La vicenda del
Made in Italy o, meglio, del Made in Veneto, nel Lazio o in Molise, e l’atteggiamento della Commissione dell’Unione europea
richiedono qualche parola di commento e, se lo si consente, un
suggerimento, tanto più credibile perché proviene da chi ha da sempre
sostenuto che non è ragionevole, al di là delle DOP, IGP e dei tanti altri
segni distintivi riconosciuti dal diritto dell’UE, creare nuove indicazioni
d’origine; ed in linea astratta sono ancora convinto che questa sia la
soluzione giusta.
Ma il mondo non finisce ai confini europei, né l’Unione ha la forza
giuridica – e certo neppure quella diplomatica, per tacer d’altro – per far valere le sue ragioni; e così si assiste a un pullulare di marchi,
marchietti, bandierine tricolori, paesaggi napoletani e millanta altri segni
distintivi utilizzati da cinesi, nordcoreani, giapponesi, thailandesi e così
via – sono compresi anche, ed in prima linea, gli statunitensi – che
lasciano credere ai consumatori di tutto il mondo che comprando quei
prodotti, si mangi e beva “italiano”, ma anche si vesta e si usino auto
“italiane” grazie allo sfoggio, addirittura, di nomi propri di persona italiani
applicati ad una berlina prodotta in estremo oriente.
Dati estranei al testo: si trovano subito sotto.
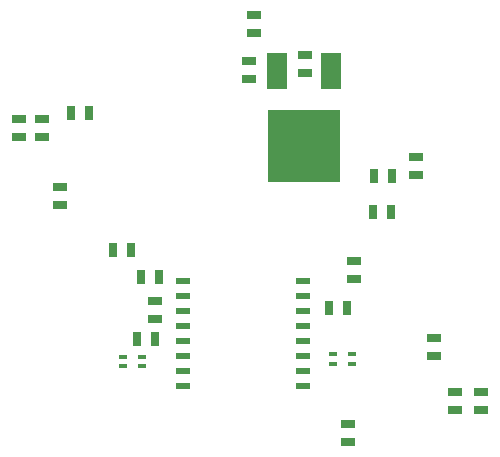
<source format=gtp>
%FSLAX34Y34*%
G04 Gerber Fmt 3.4, Leading zero omitted, Abs format*
G04 (created by PCBNEW (2013-11-28 BZR 4510)-product) date Thu 23 Jan 2014 12:01:45 PM EST*
%MOIN*%
G01*
G70*
G90*
G04 APERTURE LIST*
%ADD10C,0.005906*%
%ADD11R,0.045000X0.020000*%
%ADD12R,0.065000X0.120000*%
%ADD13R,0.240000X0.240000*%
%ADD14R,0.031496X0.017717*%
%ADD15R,0.045000X0.025000*%
%ADD16R,0.025000X0.045000*%
G04 APERTURE END LIST*
G54D10*
G54D11*
X74250Y-45900D03*
X74250Y-46400D03*
X74250Y-46900D03*
X74250Y-47400D03*
X74250Y-47900D03*
X74250Y-48400D03*
X74250Y-48900D03*
X74250Y-49400D03*
X78250Y-49400D03*
X78250Y-48900D03*
X78250Y-48400D03*
X78250Y-47900D03*
X78250Y-47400D03*
X78250Y-46900D03*
X78250Y-46400D03*
X78250Y-45900D03*
G54D12*
X79200Y-38880D03*
G54D13*
X78300Y-41380D03*
G54D12*
X77400Y-38880D03*
G54D14*
X72884Y-48422D03*
X72255Y-48422D03*
X72255Y-48737D03*
X72884Y-48737D03*
X79884Y-48332D03*
X79255Y-48332D03*
X79255Y-48647D03*
X79884Y-48647D03*
G54D15*
X68780Y-41100D03*
X68780Y-40500D03*
X73340Y-47150D03*
X73340Y-46550D03*
G54D16*
X73470Y-45770D03*
X72870Y-45770D03*
G54D15*
X76620Y-37610D03*
X76620Y-37010D03*
X76450Y-39160D03*
X76450Y-38560D03*
G54D16*
X80620Y-42400D03*
X81220Y-42400D03*
X79720Y-46780D03*
X79120Y-46780D03*
G54D15*
X83310Y-49580D03*
X83310Y-50180D03*
X78310Y-38960D03*
X78310Y-38360D03*
G54D16*
X72510Y-44870D03*
X71910Y-44870D03*
G54D15*
X70160Y-43350D03*
X70160Y-42750D03*
G54D16*
X80600Y-43575D03*
X81200Y-43575D03*
G54D15*
X82610Y-47800D03*
X82610Y-48400D03*
X69550Y-41100D03*
X69550Y-40500D03*
G54D16*
X71140Y-40300D03*
X70540Y-40300D03*
G54D15*
X82030Y-41770D03*
X82030Y-42370D03*
G54D16*
X72730Y-47810D03*
X73330Y-47810D03*
G54D15*
X79950Y-45210D03*
X79950Y-45810D03*
X79750Y-51270D03*
X79750Y-50670D03*
X84200Y-49580D03*
X84200Y-50180D03*
M02*

</source>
Se in questo ultimo caso il richiamo è subdolo, ma non completo, dato che la casa produttrice dell’autoveicolo è palesemente orientale – si sfrutta solo la nomea che Ferrari, Lamborghini, Alfa Romeo hanno o hanno avuto nel mondo – nel caso dei cibi l’inganno è molto più efficace, poiché la somma delle informazioni fornite in etichetta lasciano credere una origine che non c’è, o, quanto meno, richiamano uno stile di vita che è italiano anche grazie ai suoi alimenti, ma che italiano non è.
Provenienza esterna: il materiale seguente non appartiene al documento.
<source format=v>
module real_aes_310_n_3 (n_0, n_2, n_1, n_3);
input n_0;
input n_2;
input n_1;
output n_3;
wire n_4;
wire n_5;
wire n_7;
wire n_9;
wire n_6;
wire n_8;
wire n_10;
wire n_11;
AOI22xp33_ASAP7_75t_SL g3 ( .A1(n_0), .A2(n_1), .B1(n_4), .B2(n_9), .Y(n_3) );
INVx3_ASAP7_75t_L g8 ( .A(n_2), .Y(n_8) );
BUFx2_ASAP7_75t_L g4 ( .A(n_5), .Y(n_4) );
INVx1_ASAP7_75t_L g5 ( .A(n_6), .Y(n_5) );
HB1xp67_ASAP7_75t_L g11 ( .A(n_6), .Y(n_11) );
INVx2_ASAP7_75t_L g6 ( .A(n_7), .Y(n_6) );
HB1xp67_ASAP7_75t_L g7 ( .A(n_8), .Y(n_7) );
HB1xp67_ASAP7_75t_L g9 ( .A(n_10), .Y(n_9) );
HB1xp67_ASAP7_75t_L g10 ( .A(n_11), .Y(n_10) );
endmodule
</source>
Giunti a questo punto, data l’impotenza dell’UE a far valere i diritti dei
produttori occorre che la Commissione, che pure parla tanto di tracciabilità, di informazione corretta e completa del trasformatore,
consenta, pur con tutte le cautele necessarie per evitare truffe o altri
imbrogli, la creazione di marchi regionali o, comunque, di altri segni
distintivi che evidenzino sempre più l’origine del prodotto, in specie
alimentare, fondata vuoi sulla territorialità della materia prima vuoi sulle
tecniche usate, che sono italiane anche quando per porle in essere si
utilizzano macchinari stranieri.
È la storica sapienza dei nostri produttori che va evidenziata, e se
qualcuno fallirà nell’impresa, molti invece saranno quelli che avranno
successo. Ovviamente non credo che tali segni distintivi avranno la
capacità di imporsi, salvo qualche raro caso, nel mercato allargato; ma
allora, che timore si ha a permetterne l’uso?